やはり大御所、名優と言われるだけの事はありますね。
全5作において主軸となるのは、菅原文太さん演じる広能昌三ではあるけれど、各作品ごとに完全に主役級の俳優さんが登場する。
梅宮辰夫さん、千葉真一さん、北大路欣也さん、渡瀬恒彦さん、小林旭さん、田中邦衛さん、山城新伍さん、宍戸錠さんなどなどとんでもない方ばかり。
なんと言ってもワタシは、第2作目「広島死闘篇」に登場する千葉真一さん演じる大友勝利の早口で捲し立てる広島弁にシビれてしまい、
「ワシらうまいもん食うてのぅ、マブいスケ抱く、そのために生まれてきとんじゃないのぉ」
なんて名言は一度でいいからあのイントネーションで言ってみたい。
ま、東北出身ですけど。
全編を通してハナシをややこしくする、金子信雄さん演じる山守義雄の自分の事しか考えてないセコく卑怯で臆病な人物像は、
「必ずいる!探せ!あなたの会社の山守組長!」
と思ってしまう。
そんなのだから第一作では松方弘樹さん演じる坂井鉄也に、
「おやじさん、云うとってあげるがぁ、あんたは初めから、わしらが担いでる神輿じゃないのぉ。
組がここまでなるのに、誰が血流しとるんやぁ。
神輿が勝手に歩けるいうんなら、歩いてみないや!のう!!」
「わしらの云うとおりにしとってくれりゃあ、わしらも黙ってこのまま担ぐが、
のう!おやじさん、喧嘩は銭がなんぼあっても勝てんのですよぉ!!」
とガツン!と言われてしまう始末。
この山守組長には全編を通して相当イライラさせられてしまうんだけど、金子信雄さんが演じているからこそ、この仁義なき戦いが盛り上がっているのは間違いない。
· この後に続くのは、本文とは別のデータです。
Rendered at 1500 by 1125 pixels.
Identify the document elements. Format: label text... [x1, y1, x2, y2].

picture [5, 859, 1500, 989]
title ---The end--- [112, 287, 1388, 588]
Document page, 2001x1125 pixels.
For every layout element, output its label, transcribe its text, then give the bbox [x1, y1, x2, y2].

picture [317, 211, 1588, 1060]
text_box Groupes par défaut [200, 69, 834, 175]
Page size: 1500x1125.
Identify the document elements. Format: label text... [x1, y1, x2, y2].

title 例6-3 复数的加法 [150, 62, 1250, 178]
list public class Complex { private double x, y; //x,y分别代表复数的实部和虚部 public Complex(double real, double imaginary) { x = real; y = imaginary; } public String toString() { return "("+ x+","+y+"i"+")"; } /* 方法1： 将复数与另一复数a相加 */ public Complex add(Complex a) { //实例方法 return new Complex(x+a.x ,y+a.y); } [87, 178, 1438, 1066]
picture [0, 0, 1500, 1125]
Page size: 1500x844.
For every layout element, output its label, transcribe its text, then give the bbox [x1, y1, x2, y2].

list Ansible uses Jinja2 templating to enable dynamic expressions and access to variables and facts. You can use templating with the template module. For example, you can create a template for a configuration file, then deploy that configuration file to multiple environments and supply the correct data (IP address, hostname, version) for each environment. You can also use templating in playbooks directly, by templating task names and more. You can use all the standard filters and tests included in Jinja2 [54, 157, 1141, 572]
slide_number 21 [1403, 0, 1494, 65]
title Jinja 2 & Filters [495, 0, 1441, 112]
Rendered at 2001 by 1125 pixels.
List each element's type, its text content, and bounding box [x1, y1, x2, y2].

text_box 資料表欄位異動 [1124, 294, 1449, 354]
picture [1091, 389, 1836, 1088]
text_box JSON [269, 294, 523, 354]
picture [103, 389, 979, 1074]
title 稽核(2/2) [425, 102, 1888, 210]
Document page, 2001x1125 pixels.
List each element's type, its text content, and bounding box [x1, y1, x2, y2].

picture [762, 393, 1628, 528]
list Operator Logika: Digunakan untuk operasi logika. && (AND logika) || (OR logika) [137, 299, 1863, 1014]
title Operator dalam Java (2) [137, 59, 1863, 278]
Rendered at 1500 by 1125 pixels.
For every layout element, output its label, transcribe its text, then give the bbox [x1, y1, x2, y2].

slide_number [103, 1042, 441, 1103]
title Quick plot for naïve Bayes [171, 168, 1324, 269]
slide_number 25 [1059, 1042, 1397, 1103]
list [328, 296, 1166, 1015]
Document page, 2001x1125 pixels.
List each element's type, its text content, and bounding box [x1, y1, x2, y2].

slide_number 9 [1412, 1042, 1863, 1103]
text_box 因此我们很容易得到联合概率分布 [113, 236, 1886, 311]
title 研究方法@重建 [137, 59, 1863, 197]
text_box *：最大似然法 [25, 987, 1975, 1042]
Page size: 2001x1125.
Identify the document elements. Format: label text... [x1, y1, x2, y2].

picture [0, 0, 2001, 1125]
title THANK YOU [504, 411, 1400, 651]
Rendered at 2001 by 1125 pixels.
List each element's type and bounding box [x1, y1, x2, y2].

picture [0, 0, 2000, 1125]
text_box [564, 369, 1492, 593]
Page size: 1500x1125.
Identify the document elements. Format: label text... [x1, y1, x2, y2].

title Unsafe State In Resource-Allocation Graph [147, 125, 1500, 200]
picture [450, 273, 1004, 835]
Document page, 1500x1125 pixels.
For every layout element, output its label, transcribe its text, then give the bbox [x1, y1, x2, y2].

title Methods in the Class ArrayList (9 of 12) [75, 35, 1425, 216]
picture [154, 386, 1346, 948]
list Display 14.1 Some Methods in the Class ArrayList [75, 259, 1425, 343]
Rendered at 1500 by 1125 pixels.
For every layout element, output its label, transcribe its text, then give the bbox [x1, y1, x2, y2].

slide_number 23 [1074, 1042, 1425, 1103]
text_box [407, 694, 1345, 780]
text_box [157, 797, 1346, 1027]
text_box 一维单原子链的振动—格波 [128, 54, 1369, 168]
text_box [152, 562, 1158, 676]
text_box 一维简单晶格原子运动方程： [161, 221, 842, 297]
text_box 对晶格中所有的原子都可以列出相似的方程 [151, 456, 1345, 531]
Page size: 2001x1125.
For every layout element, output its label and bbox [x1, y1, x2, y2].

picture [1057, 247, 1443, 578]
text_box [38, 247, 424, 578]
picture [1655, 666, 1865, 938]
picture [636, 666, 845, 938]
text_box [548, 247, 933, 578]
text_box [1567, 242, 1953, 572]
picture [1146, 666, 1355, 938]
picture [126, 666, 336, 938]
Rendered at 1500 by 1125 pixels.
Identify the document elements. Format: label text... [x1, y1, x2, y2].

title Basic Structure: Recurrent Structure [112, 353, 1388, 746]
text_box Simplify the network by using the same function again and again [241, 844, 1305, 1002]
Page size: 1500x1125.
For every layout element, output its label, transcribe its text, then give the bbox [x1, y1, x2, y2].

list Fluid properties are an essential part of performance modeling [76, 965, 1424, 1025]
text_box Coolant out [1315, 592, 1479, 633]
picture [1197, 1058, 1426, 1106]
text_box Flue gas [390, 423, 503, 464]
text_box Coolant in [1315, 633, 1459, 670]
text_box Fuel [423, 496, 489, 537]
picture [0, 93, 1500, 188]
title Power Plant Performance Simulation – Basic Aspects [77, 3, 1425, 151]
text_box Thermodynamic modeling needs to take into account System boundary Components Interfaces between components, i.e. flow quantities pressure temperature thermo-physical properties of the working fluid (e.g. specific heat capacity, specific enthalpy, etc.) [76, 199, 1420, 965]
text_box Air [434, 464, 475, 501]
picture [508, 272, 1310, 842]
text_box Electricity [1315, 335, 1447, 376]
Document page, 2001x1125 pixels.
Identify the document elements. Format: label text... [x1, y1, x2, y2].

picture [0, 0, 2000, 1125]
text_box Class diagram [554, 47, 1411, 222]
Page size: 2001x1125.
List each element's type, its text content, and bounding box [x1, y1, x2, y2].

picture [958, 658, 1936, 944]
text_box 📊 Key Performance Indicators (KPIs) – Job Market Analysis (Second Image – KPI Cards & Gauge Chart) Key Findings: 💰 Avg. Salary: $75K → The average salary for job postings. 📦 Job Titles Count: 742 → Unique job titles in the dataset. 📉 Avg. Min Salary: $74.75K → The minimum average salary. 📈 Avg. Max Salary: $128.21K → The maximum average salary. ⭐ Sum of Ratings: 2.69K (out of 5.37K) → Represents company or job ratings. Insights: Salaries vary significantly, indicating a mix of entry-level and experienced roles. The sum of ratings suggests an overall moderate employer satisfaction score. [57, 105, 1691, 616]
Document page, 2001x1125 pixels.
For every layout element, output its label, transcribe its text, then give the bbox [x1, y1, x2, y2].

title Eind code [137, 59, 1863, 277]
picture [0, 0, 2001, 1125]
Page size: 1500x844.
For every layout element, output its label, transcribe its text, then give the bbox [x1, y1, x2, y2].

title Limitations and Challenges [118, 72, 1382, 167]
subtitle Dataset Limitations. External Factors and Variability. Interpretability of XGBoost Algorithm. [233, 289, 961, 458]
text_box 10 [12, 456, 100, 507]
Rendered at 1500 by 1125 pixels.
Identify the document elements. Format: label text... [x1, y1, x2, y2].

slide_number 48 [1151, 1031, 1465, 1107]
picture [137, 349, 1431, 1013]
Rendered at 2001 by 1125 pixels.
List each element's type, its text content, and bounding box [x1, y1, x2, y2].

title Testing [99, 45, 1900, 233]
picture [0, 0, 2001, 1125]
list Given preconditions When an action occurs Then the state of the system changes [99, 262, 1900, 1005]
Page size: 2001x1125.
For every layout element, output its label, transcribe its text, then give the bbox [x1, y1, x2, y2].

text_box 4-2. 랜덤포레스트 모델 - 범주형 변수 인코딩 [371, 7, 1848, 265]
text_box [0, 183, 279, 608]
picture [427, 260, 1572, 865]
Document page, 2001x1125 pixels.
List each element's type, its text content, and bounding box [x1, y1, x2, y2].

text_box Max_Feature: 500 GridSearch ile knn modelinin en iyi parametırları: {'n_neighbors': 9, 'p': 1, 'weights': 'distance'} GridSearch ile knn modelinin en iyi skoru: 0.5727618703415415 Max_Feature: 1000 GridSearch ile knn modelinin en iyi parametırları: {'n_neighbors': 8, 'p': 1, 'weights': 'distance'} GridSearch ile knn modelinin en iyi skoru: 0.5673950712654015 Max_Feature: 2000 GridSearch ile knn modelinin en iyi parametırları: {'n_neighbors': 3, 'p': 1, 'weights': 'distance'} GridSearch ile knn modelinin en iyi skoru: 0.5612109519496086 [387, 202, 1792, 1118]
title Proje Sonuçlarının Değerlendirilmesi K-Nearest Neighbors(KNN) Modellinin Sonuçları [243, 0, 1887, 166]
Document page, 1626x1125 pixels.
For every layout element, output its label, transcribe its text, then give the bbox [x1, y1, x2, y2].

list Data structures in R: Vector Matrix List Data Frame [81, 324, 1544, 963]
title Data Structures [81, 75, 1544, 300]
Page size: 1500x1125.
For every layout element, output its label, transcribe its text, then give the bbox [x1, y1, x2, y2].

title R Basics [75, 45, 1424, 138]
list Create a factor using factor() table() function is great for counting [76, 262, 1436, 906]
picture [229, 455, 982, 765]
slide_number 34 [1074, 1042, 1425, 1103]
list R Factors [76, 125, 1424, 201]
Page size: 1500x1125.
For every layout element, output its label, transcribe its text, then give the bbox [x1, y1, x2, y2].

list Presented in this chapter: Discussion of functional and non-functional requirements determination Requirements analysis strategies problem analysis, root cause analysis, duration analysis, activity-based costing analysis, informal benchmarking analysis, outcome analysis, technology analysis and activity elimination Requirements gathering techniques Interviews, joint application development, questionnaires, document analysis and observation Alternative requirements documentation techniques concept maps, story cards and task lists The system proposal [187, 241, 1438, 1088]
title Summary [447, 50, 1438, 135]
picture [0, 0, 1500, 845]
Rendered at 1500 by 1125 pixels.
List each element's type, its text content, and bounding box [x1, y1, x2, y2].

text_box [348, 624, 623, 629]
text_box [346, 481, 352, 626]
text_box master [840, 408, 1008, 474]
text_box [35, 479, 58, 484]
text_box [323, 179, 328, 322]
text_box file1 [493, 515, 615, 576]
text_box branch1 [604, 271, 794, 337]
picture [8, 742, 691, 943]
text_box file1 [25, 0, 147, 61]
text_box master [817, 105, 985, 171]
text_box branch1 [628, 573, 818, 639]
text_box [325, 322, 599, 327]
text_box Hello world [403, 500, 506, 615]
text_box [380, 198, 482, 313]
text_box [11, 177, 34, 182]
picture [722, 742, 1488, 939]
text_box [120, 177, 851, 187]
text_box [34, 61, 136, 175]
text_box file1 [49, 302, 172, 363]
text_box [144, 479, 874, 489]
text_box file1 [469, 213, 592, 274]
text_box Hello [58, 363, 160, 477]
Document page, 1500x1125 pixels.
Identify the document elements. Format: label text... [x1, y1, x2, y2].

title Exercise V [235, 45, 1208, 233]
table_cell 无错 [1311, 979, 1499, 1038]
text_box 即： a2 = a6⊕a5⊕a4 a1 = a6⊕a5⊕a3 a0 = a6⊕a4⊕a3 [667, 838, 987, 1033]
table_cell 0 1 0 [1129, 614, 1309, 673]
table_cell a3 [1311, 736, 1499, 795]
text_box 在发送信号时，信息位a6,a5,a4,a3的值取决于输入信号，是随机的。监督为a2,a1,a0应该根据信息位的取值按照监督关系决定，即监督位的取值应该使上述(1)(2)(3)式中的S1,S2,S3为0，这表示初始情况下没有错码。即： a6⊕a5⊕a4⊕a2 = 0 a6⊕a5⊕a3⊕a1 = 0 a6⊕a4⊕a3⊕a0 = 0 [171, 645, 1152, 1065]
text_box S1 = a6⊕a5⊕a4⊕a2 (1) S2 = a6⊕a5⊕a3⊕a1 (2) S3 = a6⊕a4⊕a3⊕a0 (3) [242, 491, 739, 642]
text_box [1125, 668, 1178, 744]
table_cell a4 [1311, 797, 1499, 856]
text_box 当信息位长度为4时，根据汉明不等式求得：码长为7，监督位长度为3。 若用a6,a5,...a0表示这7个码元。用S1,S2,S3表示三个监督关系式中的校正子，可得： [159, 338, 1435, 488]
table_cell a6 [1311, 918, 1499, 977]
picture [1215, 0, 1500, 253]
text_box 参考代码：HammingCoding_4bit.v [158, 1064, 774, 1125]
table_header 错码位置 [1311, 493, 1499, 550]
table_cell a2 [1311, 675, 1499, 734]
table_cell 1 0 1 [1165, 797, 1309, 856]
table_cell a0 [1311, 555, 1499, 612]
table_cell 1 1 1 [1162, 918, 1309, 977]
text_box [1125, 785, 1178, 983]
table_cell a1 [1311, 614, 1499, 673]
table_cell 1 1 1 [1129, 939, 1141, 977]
この他にも、小林旭さん演じる武田明や成田三樹夫さん演じる松永弘など、渋すぎカッチョ良すぎなキャラクターが列挙し、観る度に色んな人の視点から観るようにしたらもっともっと楽しめる映画である事は間違いない。
ただ、これから観る方にいくつか伝えておきたい事がある。
全5作を通し、殺されてしまう俳優さんが別の作品では違う人物として登場してしまうので、
「あれ?前、殺されちゃったよね?」
ってなっちゃうんです。
それも、かなりメイン人物が…。
梅宮辰夫さんは2度、松方弘樹さんは3度…。
千葉真一さんや松方弘樹さんも去ることながら、かなりシビれるセリフを全員が息を吸うように喋るんだけど、
「牛の糞にも段々があるんでぇ。おどれとわしが五寸かい!」
のように、一瞬では理解に苦しむものも沢山出てきます。
全員が広島弁を早口で話すので字幕を出せれば出すのがオススメだし、ナレーションはかなり重要な内容なので慣れるまで前のめりで集中して聞くのが最初の仁義なき戦いの鑑賞方法かもしれません。
映画って好きな方は沢山居るんだけど、好みというか、自分の感性にハマる映画を一緒にアツく語れる人に出会うのってなかなかないんですよね。
特に今回のは「仁義なき戦い」全5作。
「ラ・ラ・ランド」のように映画に興味がある方ならば観ている可能性の高いものでもなく、昭和の漢くさいバイオレンス映画。
酒でも飲みながら語りたいけど、たぶん一緒に語ってくれる人、いねぇだろうなぁ。